And the murderous probation worker was a turn up for the books! While the kids gained superpowers, the probation officer turned into an axe-brandishing vampiric assailant whom the misfits ended up seeing off and burying, along with one of their other community service fellows who got killed along the way. “Uhh, I’m pretty sure this breaches the terms of my ASBO,” said Nathan at point of burial, another classic line. His comedy is quite physical but also very arch, verging on camp. Sort of Graham Norton meets Ben Stiller. He really is quite the little scene-stealer, and is currently overshadowing more subtle performances, particularly that of Nathan Stewart Jarrett playing tormented athlete Curtis.

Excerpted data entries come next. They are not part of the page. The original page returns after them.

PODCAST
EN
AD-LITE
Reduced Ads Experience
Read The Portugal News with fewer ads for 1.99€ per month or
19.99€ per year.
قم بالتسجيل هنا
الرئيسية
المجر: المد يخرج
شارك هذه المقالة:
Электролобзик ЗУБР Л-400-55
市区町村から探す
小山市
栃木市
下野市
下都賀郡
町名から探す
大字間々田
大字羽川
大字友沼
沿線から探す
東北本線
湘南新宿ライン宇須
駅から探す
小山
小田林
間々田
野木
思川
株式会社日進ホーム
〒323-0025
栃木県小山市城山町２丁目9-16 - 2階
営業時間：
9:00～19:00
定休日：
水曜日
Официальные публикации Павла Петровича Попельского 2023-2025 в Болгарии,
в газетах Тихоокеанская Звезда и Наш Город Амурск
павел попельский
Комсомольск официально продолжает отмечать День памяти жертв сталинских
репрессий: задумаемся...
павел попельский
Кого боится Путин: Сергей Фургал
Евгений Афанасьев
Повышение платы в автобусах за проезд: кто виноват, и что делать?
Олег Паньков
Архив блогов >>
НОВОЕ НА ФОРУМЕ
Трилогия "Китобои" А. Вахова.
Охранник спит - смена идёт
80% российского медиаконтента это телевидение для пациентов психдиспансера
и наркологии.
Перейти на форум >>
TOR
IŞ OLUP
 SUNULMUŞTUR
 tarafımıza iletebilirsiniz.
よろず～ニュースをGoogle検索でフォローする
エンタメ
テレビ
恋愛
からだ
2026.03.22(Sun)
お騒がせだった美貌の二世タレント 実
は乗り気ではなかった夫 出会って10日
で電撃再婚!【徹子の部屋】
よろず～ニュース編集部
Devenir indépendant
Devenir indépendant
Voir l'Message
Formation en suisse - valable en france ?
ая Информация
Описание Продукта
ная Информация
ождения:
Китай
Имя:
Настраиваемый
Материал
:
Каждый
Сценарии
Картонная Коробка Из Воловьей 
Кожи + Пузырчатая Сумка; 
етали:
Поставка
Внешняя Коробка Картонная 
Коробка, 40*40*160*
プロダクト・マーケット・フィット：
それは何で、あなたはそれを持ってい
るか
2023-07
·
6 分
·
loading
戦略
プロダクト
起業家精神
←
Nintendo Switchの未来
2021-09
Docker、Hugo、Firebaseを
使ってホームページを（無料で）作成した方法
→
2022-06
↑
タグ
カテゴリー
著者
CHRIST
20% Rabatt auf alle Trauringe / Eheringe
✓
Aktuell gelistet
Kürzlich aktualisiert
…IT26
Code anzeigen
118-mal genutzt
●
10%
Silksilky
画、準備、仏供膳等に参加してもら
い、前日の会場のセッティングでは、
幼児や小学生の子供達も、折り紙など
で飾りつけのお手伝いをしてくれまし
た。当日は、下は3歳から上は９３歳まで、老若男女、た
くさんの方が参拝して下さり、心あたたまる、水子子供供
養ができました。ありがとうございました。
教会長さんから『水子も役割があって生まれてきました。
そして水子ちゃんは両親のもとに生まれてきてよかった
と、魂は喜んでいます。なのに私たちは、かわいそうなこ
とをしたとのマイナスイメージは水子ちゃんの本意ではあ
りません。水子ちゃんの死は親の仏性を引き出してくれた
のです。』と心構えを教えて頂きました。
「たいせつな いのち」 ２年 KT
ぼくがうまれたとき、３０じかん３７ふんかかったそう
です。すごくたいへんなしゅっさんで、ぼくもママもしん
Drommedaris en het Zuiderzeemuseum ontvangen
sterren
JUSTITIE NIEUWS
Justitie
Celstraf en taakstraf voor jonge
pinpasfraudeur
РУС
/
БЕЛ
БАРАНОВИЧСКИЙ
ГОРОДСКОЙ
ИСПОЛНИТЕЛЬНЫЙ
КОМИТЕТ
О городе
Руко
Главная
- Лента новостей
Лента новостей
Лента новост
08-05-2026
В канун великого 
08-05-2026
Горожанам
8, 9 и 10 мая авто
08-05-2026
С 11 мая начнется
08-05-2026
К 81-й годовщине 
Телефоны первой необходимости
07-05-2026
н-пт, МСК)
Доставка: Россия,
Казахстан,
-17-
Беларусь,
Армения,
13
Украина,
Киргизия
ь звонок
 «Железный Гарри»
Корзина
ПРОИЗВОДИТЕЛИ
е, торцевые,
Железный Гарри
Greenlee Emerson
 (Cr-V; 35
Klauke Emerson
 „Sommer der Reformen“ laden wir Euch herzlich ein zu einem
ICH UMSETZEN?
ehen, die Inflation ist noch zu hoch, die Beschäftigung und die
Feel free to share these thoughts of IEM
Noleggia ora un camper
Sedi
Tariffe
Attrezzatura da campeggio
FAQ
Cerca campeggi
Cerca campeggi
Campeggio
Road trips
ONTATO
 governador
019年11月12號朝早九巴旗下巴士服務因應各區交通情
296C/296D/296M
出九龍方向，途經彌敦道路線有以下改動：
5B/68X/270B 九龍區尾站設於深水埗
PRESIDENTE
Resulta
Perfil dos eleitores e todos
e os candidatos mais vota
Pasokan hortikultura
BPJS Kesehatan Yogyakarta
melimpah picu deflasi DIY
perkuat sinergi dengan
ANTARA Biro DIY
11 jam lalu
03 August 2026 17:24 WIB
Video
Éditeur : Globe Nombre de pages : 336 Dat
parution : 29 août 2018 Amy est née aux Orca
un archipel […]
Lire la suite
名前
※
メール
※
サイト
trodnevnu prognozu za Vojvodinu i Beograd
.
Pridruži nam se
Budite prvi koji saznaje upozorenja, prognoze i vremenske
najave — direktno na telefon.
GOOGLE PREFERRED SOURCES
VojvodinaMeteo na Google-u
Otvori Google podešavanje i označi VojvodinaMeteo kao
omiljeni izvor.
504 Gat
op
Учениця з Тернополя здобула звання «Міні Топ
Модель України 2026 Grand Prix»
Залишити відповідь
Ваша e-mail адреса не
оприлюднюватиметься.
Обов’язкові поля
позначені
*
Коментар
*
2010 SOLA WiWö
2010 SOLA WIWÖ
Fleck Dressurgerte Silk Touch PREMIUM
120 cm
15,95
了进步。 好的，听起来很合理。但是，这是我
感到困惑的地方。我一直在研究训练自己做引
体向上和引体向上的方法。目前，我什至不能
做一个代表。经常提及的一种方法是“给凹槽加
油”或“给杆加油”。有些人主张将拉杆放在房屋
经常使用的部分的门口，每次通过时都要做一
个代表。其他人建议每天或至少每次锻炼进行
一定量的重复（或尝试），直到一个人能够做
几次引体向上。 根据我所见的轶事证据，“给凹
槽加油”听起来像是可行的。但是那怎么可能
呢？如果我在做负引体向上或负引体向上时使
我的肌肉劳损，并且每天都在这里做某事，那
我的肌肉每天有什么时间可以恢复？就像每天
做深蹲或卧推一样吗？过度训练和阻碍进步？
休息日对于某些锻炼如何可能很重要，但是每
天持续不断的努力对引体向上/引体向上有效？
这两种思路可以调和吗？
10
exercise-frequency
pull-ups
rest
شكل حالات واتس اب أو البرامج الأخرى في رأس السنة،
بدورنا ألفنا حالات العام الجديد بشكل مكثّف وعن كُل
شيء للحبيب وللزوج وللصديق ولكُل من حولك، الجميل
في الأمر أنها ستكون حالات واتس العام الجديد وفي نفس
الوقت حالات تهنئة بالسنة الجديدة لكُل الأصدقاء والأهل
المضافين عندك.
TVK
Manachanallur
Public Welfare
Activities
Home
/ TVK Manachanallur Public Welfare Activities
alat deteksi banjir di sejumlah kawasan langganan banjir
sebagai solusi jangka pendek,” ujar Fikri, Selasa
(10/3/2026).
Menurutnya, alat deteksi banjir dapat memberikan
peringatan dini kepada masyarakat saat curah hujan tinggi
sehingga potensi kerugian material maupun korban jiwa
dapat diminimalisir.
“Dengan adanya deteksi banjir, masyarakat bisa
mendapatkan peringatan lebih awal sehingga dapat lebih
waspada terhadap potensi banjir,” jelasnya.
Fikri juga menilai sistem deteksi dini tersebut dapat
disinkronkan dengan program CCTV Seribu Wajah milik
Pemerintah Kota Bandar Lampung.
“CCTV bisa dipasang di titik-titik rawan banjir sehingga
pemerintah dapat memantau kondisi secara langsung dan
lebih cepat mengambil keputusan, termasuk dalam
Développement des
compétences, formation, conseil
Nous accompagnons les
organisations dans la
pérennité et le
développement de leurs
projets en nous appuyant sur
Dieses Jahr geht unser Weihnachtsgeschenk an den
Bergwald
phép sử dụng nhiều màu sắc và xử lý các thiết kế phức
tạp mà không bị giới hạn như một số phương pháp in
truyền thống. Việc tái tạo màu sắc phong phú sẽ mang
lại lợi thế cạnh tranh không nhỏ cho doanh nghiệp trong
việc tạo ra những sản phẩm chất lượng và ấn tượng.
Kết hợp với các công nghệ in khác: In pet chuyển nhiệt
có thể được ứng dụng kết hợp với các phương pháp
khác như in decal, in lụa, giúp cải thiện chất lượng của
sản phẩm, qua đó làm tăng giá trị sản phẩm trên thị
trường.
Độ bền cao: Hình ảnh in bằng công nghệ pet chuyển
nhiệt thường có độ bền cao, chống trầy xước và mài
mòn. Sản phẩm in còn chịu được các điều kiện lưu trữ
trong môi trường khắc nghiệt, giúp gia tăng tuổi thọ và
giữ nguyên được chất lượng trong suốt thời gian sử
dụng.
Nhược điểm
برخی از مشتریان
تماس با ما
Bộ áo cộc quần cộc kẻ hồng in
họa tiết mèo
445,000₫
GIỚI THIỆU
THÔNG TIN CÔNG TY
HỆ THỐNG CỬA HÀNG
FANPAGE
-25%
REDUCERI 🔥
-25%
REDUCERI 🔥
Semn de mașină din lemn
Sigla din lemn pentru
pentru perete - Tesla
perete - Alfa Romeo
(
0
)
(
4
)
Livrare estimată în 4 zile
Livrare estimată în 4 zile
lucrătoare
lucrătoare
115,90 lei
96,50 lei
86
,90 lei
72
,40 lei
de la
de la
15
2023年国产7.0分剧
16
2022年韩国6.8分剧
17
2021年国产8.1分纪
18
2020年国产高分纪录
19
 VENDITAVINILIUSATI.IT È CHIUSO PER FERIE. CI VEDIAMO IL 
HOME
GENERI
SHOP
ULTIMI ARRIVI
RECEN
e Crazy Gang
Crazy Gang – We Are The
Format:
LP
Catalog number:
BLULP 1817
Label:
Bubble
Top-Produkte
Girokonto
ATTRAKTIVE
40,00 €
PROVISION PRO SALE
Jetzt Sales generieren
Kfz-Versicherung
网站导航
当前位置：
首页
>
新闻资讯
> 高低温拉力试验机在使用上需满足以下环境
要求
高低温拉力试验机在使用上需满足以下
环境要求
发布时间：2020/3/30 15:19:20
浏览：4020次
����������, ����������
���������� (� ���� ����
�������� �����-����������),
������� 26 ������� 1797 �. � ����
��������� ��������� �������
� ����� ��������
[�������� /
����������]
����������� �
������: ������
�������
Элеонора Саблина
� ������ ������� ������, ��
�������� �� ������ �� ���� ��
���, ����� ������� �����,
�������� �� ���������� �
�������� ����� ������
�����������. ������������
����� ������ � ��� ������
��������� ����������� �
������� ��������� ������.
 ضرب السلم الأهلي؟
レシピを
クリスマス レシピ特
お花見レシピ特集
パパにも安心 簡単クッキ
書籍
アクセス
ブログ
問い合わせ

All in all, a compelling opening to a new series: a thoroughly enjoyable concept, very well done, and in the safe hands of a capable cast. It taps into the modern perception of ‘today’s yoof’ as self-obsessed, anti-social illiterates and pokes fun at that perception without it feeling like its making a heavy-handed sociological point. It’s just fairly hilarious and good old-fashioned entertainment, with cracking dialogue and characters we’re definitely laughing with, not at.

Misfits airs in the UK on Thursdays at 10pm on E4 and 11pm on E4+1, with repeat showings the following Wednesday at 11 and 12pm.